# How do you feel when people change your recipe around?



## larry_stewart (Mar 17, 2017)

Kinda expanding  off the thread of " Who follows recipes exactly", I was just curious how you people feel when someone asks you for your recipe, you give it to them, then they 'make changes and ( in their eyes) improvements'?

On the outside, and in general, I personally don't care.  Im sure, on the inside, a little bit of me asks the question ' why did you mess around with my recipe? " .

  But I guess the only thing that does annoy me, is when someone asks for your recipe, makes it ( with all their changes) for the next family gathering, and then announces how they made ' your' recipe.  or even worse, makes it exactly then claims it as their own (both have happened to me in the past).

If its someone who I know, knows how to cook, I mind less or not at all, when compared to the person who doesn't know what they're doing, doesn't have functional taste buds, and kinda half-asses the recipe.


----------



## Bigjim68 (Mar 17, 2017)

larry_stewart said:


> Kinda expanding  off the thread of " Who follows recipes exactly", I was just curious how you people feel when someone asks you for your recipe, you give it to them, then they 'make changes and ( in their eyes) improvements'?
> 
> On the outside, and in general, I personally don't care.  Im sure, on the inside, a little bit of me asks the question ' why did you mess around with my recipe? " .
> 
> ...



Considering that I probably got my recipe from someone and then altered it to suit what I had on hand or to my  taste. or got it out of a recipe from somewhere and again altered it, I would think nothing of it.  I may even use their recipe on my next try.

Why would it matter?


----------



## Steve Kroll (Mar 17, 2017)

Doesn't bother me one bit. I'm flattered if someone wants a recipe. I figure it's theirs to play with at that point. Plus I've had people take one of my recipes and sometimes improve it. Win-win.

Now I suppose if someone made one of my recipes, changed it around, announced to everyone that it was my recipe, and it tasted BAD... well, that might irk me a bit on the inside.

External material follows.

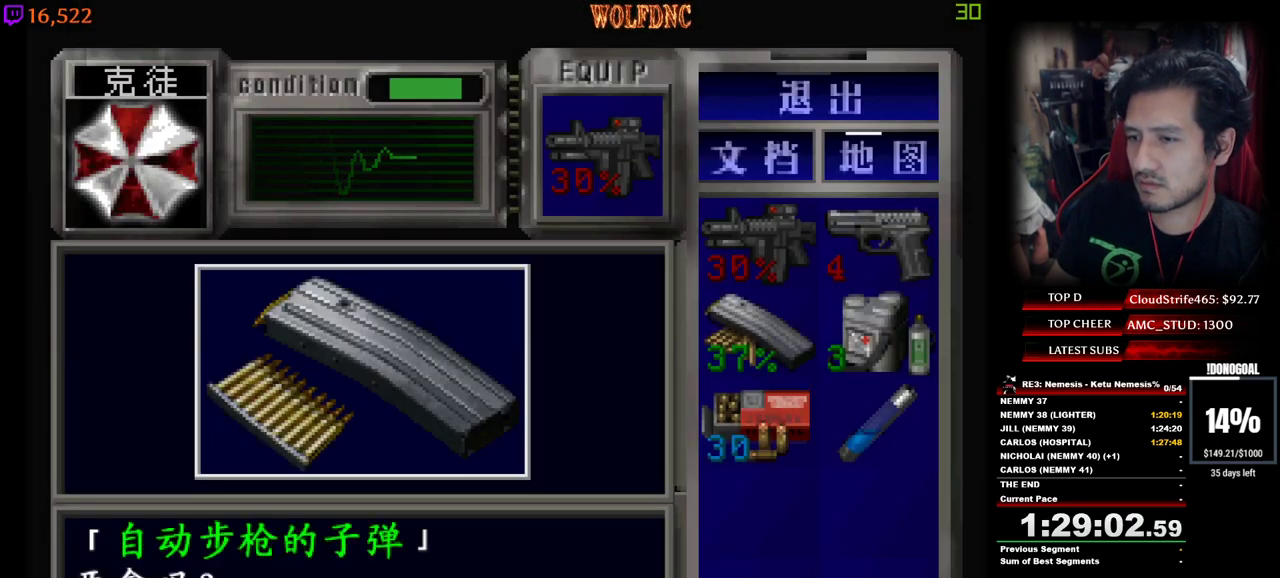
{"keys": ["num4"], "events": [[83, "e", "down"], [83, "num2", "up"], [183, "e", "up"], [183, "num2", "down"], [233, "num2", "up"], [283, "num2", "down"], [417, "num4", "down"], [467, "num2", "up"]]}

But I would probably still smile and keep it to myself.


----------



## dragnlaw (Mar 17, 2017)

Yup, I agree with Steve...

but depending on the company, if for the worse, I would definitely announce "It's mine but certainly with some _interesting_ changes made".


----------



## CraigC (Mar 17, 2017)

When I post a recipe, I usually tell folks to adapt it to make it their own.


----------



## letscook (Mar 17, 2017)

I don't mind as to each their own taste, but like already said if change to your taste, say that its your version of someone's recipe.  I always give a person the credit to the person recipe I make. I had a friend that wanted a recipe and gave it to her and at a gathering she made it and while I sat right next to her she said it was an old family recipe. I  not the type to hold a grudge or get mad, just take the person as they are.


----------



## Andy M. (Mar 17, 2017)

I'm always happy to share my recipes. It is a bit flattering after all.  

I seldom have the opportunity to sample the shared recipe with or without changes.  If someone came back to me and complained about a recipe at the same time telling me that made changes. I'd let them know my feelings.

If you're going to make changes to my recipe, don't give me credit.  Call it your own.


----------



## Sir_Loin_of_Beef (Mar 17, 2017)

larry_stewart said:


> ...or even worse, makes it exactly then claims it as their own (both have happened to me in the past).



Back in the days of the Food Network forums, I had Tyler Florence steal one of the recipes I posted on the forums and claim it as his own. Then to top it all off, he moved to my old stomping grounds, San Francisco's Chinatown! I have hated him ever since, and if I am searching for a recipe and one of his pops up, I don't even look at it. Yes, I am a petty, vindictive S.O.B.


----------



## The Late Night Gourmet (Mar 17, 2017)

When it comes to people tinkering with a recipe, I publicly say that I don't have any problem with it, and I really do mean it. But, deep down, I think to myself, "Why are you leaving out the balsamic vinegar? That's the best part!!" 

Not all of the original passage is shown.